All’aeroporto, dopo una buona mezz’ora, atterrò il volo proveniente da New York.
Una donna molto giovanile scese dall’aereo dopo aver recuperato il suo bagaglio a mano e si diresse a passo svelto verso la sala d’attesa; quando ci arrivò, si guardò intorno sorridente.
Man mano che i minuti passavano e il suo sguardo aveva percorso almeno venti volte tutta la sala, senza traccia del ragazza che avrebbe dovuto incontrare, il sorriso svanì.
La donna si girò indietro verso l’uomo che la stava raggiungendo.
-Allora, dov’è la futura moglie di nostro figlio?- Disse lui, vedendo la faccia preoccupata di lei ma cercando di ironizzare.
-Ran non c’è. Yusaku, Ran non è in aeroporto…-
-Cosa? Ok, il volo è partito in ritardo per qualche turbolenza ma avremmo dovuto trovarci qui…-
La donna provò a chiamare Ran, senza successo; il telefono era probabilmente spento o non raggiungibile.

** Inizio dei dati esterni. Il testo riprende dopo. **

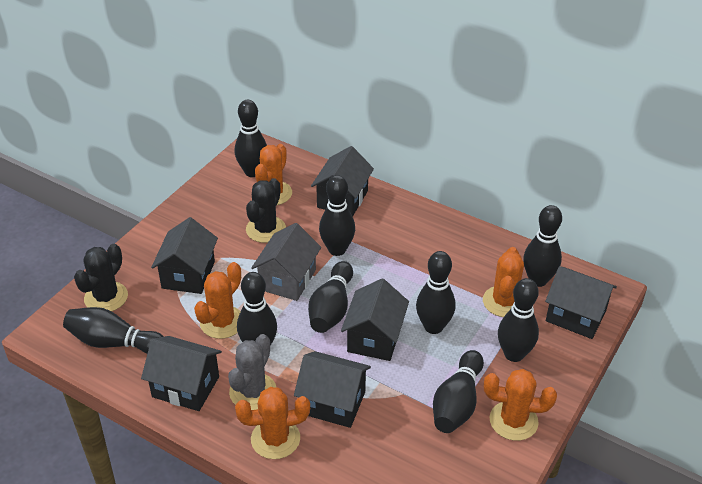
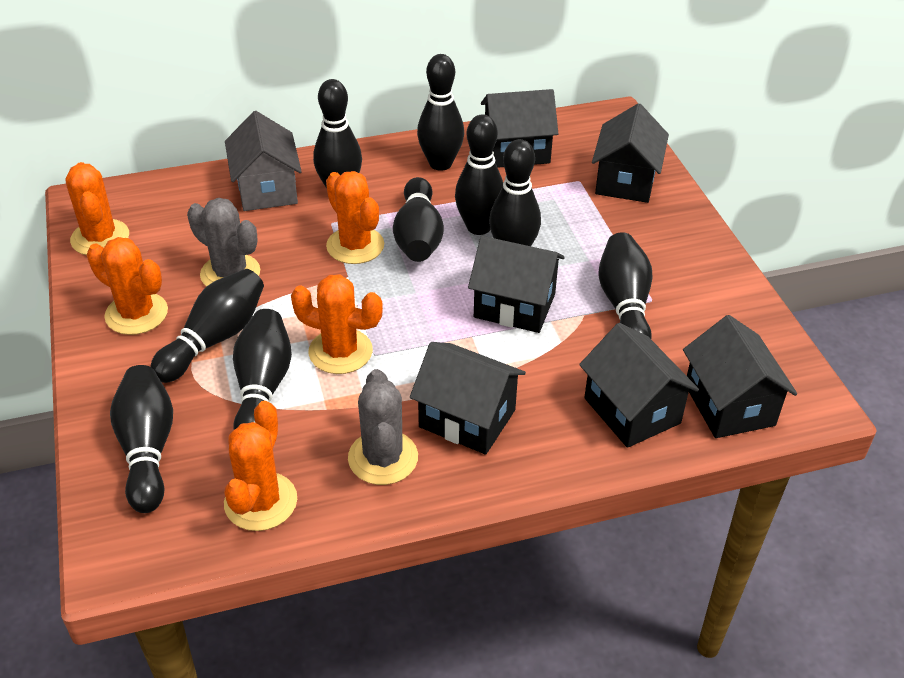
black cactus: [74,244,128,311] [246,178,286,243] = 2 -> none = 0
grey cactus: [228,334,277,410] = 1 -> [187,198,260,287] [348,369,418,485] = 2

-Dovremmo chiamare Shin-chan?- Chiese lei, un velo di sinistra preoccupazione sul bellissimo volto.
-Per ora è meglio di no Yukiko. Magari è solo qui intorno a mangiare qualcosa… Nostro figlio ha già troppi pensieri per la testa, riusciremo a cavarcela da soli.-
E così fecero.






Commenti dell’autrice:

Come potete vedere, la pubblicazione di questa storia procede MOOOLTO lentamente, ma procede. “The show must go on”, dice una bellissima canzone… E io vado avanti con la storia!

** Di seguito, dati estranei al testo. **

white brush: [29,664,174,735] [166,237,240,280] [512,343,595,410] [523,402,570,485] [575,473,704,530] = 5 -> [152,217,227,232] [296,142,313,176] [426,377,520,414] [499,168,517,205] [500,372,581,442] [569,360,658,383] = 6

Prima che possiate lanciarmi oggetti appuntiti e affini, devo dire che non è assolutamente mia intenzione avercela con Hattori, che anzi tra i personaggi di DC ha un ruolo privilegiato. Tuttavia questi capitoli scritti in momenti diversi risentono molto dell’umore che ho e di quello che provo mentre li scrivo… Non so bene da dove sia nato questo capitolo, però è così anche per questo! Quindi davvero, non uccidetemiiii! Vi prometto che le fan del detective di Osaka lo rivedranno ironico e divertente come sempre, sperate e vedrete!!
Per il resto non ho molte cose da dire, lascio spazio a voi… Ringrazio moltissimo Liz Shelley e Rinalamisteriosa per i commenti, sperando che nonostante il tempo passato vi ricorderete di questa fiction! (Spero sia più chiaro ora perché Heiji ce l’abbia su con Shin, e che fine abbia fatto la povera Kazuha ç__ç).

L'unica cosa... scusate, magari è scritta un po' diversa e non benissimo... cercherò di rimediare!